| What to produce |
Every word of the data below has to be copied faithfully.

*** Opening Data extract ***

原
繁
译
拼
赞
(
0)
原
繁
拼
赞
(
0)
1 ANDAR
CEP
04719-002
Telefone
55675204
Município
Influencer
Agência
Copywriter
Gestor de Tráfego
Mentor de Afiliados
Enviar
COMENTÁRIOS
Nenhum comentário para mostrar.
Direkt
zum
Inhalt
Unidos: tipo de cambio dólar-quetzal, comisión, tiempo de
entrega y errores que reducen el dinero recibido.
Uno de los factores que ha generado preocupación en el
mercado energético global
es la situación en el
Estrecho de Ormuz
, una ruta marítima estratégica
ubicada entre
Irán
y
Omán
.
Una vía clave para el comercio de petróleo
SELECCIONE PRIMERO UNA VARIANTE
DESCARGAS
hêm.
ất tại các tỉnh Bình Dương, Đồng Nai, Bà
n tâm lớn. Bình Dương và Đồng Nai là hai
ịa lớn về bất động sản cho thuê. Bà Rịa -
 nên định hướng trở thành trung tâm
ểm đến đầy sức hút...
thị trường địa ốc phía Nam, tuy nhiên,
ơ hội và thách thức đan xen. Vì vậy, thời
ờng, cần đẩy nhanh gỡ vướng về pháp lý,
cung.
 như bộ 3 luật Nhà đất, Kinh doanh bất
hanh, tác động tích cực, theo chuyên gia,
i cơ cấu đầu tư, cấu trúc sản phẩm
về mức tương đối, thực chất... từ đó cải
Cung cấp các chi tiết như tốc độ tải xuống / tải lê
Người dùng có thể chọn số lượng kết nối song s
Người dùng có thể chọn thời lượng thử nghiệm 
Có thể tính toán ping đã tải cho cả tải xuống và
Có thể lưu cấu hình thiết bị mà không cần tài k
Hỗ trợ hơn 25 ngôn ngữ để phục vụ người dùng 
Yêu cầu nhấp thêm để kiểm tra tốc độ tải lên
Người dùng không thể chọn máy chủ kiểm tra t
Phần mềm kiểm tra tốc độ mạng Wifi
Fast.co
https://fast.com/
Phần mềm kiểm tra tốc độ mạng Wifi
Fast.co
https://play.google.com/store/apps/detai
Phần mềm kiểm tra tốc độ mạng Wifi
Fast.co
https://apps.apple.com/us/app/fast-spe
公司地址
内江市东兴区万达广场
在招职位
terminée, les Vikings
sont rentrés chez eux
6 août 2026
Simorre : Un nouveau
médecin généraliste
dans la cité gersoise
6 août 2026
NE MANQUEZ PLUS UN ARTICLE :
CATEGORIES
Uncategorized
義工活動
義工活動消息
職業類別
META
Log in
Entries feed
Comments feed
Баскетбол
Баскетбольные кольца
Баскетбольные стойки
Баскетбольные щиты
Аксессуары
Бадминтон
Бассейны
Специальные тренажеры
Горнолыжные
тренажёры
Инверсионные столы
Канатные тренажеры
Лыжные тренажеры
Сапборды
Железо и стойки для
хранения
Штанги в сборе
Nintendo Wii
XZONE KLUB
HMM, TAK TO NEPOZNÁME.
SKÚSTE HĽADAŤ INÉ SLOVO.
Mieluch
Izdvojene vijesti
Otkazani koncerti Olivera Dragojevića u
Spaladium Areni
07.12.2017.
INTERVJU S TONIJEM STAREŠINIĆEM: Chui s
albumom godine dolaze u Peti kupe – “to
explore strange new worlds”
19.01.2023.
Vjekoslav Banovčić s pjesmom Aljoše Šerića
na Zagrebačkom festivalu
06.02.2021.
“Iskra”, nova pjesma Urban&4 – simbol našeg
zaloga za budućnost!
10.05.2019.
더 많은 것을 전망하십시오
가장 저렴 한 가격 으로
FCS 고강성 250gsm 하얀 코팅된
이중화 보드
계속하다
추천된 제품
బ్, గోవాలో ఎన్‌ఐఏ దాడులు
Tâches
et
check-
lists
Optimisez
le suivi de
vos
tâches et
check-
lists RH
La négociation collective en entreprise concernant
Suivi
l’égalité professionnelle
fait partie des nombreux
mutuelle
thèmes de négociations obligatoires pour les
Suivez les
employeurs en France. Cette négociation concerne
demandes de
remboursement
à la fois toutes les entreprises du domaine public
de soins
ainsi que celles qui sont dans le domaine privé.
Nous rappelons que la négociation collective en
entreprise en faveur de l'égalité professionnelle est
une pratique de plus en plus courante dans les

*** Closing Data extract ***

| Task result |
原
繁
译
拼
赞
(
0)
原
繁
拼
赞
(
0)
1 ANDAR
CEP
04719-002
Telefone
55675204
Município
Influencer
Agência
Copywriter
Gestor de Tráfego
Mentor de Afiliados
Enviar
COMENTÁRIOS
Nenhum comentário para mostrar.
Direkt
zum
Inhalt
Unidos: tipo de cambio dólar-quetzal, comisión, tiempo de
entrega y errores que reducen el dinero recibido.
Uno de los factores que ha generado preocupación en el
mercado energético global
es la situación en el
Estrecho de Ormuz
, una ruta marítima estratégica
ubicada entre
Irán
y
Omán
.
Una vía clave para el comercio de petróleo
SELECCIONE PRIMERO UNA VARIANTE
DESCARGAS
hêm.
ất tại các tỉnh Bình Dương, Đồng Nai, Bà
n tâm lớn. Bình Dương và Đồng Nai là hai
ịa lớn về bất động sản cho thuê. Bà Rịa -
 nên định hướng trở thành trung tâm
ểm đến đầy sức hút...
thị trường địa ốc phía Nam, tuy nhiên,
ơ hội và thách thức đan xen. Vì vậy, thời
ờng, cần đẩy nhanh gỡ vướng về pháp lý,
cung.
 như bộ 3 luật Nhà đất, Kinh doanh bất
hanh, tác động tích cực, theo chuyên gia,
i cơ cấu đầu tư, cấu trúc sản phẩm
về mức tương đối, thực chất... từ đó cải
Cung cấp các chi tiết như tốc độ tải xuống / tải lê
Người dùng có thể chọn số lượng kết nối song s
Người dùng có thể chọn thời lượng thử nghiệm 
Có thể tính toán ping đã tải cho cả tải xuống và
Có thể lưu cấu hình thiết bị mà không cần tài k
Hỗ trợ hơn 25 ngôn ngữ để phục vụ người dùng 
Yêu cầu nhấp thêm để kiểm tra tốc độ tải lên
Người dùng không thể chọn máy chủ kiểm tra t
Phần mềm kiểm tra tốc độ mạng Wifi
Fast.co
https://fast.com/
Phần mềm kiểm tra tốc độ mạng Wifi
Fast.co
https://play.google.com/store/apps/detai
Phần mềm kiểm tra tốc độ mạng Wifi
Fast.co
https://apps.apple.com/us/app/fast-spe
公司地址
内江市东兴区万达广场
在招职位
terminée, les Vikings
sont rentrés chez eux
6 août 2026
Simorre : Un nouveau
médecin généraliste
dans la cité gersoise
6 août 2026
NE MANQUEZ PLUS UN ARTICLE :
CATEGORIES
Uncategorized
義工活動
義工活動消息
職業類別
META
Log in
Entries feed
Comments feed
Баскетбол
Баскетбольные кольца
Баскетбольные стойки
Баскетбольные щиты
Аксессуары
Бадминтон
Бассейны
Специальные тренажеры
Горнолыжные
тренажёры
Инверсионные столы
Канатные тренажеры
Лыжные тренажеры
Сапборды
Железо и стойки для
хранения
Штанги в сборе
Nintendo Wii
XZONE KLUB
HMM, TAK TO NEPOZNÁME.
SKÚSTE HĽADAŤ INÉ SLOVO.
Mieluch
Izdvojene vijesti
Otkazani koncerti Olivera Dragojevića u
Spaladium Areni
07.12.2017.
INTERVJU S TONIJEM STAREŠINIĆEM: Chui s
albumom godine dolaze u Peti kupe – “to
explore strange new worlds”
19.01.2023.
Vjekoslav Banovčić s pjesmom Aljoše Šerića
na Zagrebačkom festivalu
06.02.2021.
“Iskra”, nova pjesma Urban&4 – simbol našeg
zaloga za budućnost!
10.05.2019.
더 많은 것을 전망하십시오
가장 저렴 한 가격 으로
FCS 고강성 250gsm 하얀 코팅된
이중화 보드
계속하다
추천된 제품
బ్, గోవాలో ఎన్‌ఐఏ దాడులు
Tâches
et
check-
lists
Optimisez
le suivi de
vos
tâches et
check-
lists RH
La négociation collective en entreprise concernant
Suivi
l’égalité professionnelle
fait partie des nombreux
mutuelle
thèmes de négociations obligatoires pour les
Suivez les
employeurs en France. Cette négociation concerne
demandes de
remboursement
à la fois toutes les entreprises du domaine public
de soins
ainsi que celles qui sont dans le domaine privé.
Nous rappelons que la négociation collective en
entreprise en faveur de l'égalité professionnelle est
une pratique de plus en plus courante dans les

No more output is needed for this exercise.